Smiling, I returned the cell phone. My cabinmate said to me "Trenčín," and I knew she meant that it was the stop at which I should get off. I replied "Ďakujem veľmi pekne!" [Thank you very much], a phrase I repeated a few more times before we parted ways.
Things like this happened a couple of times, people helping me out in moments when I really needed it - the lady at the airport on Vienna who told me where to find free internet for a few minutes, the train conductor in Trenčín who pointed out my bus, the family in Salt Lake City that took me in for a night and a day. I felt surrounded by angels...
  • Meeting and chatting with missionaries and ministry leaders in Brno and Vienna - just getting a taste of the reality of these places and what God is up to there. Exciting, challenging, raw.
  • A few God encounters, particularly in Krakow and in Brno, when He felt very near and I felt a hairsbreadth away from knowing what He has been leading me in to. So close, but not there yet. Still, the experience made me think I'm on the right track. Some things I know: I really like it there, I know I'll go back, and I'm sure I'll live somewhere in Europe at some point. Probably Central or Eastern Europe... but who knows. And the exact date I may be arriving? No idea. Sigh. Guess God will let me know just in time. That seems to be His way with these things. :)
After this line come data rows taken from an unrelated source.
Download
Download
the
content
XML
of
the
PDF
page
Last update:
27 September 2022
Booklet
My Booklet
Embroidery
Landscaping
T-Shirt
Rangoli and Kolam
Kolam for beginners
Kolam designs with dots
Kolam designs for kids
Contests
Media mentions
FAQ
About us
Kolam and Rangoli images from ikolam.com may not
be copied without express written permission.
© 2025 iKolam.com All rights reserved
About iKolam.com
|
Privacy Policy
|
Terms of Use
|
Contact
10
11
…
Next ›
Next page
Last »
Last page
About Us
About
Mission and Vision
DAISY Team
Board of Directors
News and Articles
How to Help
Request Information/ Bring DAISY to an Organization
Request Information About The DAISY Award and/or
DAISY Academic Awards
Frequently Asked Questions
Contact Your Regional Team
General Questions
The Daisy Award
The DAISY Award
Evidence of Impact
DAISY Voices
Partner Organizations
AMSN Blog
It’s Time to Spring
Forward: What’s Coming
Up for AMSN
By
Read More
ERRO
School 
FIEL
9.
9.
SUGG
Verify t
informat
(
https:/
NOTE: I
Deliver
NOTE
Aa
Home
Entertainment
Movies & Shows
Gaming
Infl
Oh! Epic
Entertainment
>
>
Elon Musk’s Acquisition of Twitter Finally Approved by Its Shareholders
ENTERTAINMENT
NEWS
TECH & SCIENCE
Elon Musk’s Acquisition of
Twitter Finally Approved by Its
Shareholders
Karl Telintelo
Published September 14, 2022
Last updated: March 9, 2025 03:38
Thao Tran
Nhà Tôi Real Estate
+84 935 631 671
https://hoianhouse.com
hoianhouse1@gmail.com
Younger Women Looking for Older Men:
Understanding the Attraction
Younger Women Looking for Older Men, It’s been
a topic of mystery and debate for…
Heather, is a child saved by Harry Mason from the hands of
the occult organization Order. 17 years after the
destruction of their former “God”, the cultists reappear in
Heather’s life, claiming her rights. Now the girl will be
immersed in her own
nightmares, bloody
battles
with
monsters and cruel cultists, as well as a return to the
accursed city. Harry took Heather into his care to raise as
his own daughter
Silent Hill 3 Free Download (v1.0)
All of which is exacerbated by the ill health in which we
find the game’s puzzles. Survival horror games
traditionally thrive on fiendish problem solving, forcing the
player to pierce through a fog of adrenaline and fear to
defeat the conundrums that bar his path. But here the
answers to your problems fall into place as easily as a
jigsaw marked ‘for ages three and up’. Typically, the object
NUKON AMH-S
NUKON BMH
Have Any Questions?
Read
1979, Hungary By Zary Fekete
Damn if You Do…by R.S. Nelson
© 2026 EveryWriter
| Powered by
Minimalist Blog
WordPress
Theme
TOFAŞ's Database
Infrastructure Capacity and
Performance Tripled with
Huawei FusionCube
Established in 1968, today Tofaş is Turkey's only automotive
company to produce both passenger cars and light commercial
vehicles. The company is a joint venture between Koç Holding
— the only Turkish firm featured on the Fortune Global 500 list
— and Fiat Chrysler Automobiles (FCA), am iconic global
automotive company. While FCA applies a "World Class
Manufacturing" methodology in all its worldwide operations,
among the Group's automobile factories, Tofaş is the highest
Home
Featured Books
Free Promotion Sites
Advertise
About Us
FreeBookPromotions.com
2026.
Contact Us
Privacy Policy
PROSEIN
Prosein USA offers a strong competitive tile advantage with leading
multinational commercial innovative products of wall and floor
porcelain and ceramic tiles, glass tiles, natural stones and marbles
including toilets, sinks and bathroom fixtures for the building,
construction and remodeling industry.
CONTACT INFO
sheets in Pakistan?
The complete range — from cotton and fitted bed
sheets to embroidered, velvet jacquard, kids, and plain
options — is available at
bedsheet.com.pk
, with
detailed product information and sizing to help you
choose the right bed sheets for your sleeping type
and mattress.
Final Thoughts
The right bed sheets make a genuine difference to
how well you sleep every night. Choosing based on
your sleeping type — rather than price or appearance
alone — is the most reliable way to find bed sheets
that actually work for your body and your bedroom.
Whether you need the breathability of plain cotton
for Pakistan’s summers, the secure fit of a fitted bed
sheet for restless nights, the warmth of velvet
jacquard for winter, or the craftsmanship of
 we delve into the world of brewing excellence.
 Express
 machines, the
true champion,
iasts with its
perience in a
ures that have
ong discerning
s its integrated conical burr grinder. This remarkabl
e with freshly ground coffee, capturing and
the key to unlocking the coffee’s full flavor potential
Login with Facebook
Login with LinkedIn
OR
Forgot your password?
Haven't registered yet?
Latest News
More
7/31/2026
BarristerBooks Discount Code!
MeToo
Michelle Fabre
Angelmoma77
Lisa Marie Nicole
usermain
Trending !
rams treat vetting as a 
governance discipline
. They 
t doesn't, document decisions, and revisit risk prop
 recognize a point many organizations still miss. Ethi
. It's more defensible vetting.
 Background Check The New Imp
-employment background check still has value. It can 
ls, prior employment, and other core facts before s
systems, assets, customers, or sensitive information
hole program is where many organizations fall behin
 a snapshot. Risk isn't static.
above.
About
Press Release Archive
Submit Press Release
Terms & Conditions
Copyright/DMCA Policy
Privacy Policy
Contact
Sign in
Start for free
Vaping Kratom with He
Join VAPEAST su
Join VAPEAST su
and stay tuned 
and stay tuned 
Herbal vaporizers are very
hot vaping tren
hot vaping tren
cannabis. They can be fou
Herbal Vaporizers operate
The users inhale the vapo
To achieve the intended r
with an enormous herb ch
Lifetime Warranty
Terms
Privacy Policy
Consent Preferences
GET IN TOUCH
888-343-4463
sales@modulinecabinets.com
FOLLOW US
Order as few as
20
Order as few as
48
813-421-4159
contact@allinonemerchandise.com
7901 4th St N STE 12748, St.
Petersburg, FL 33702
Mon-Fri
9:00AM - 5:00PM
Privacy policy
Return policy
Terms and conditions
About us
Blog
A new Slovak phrase: "všetko v poriadku"
From what I understand (which is very little!), this phrase means something like "Everything is okay." It's what you tell your mom when she calls to ask you if you made it somewhere safe. I think in English I would say, "I'm good." I felt this was an appropriate phrase to end this post since, despite all my stress and worry over this trip (before and during!), everything was... good. And some parts were very good. And I arrived back in Missoula safe and sound enough to set even my mother at ease!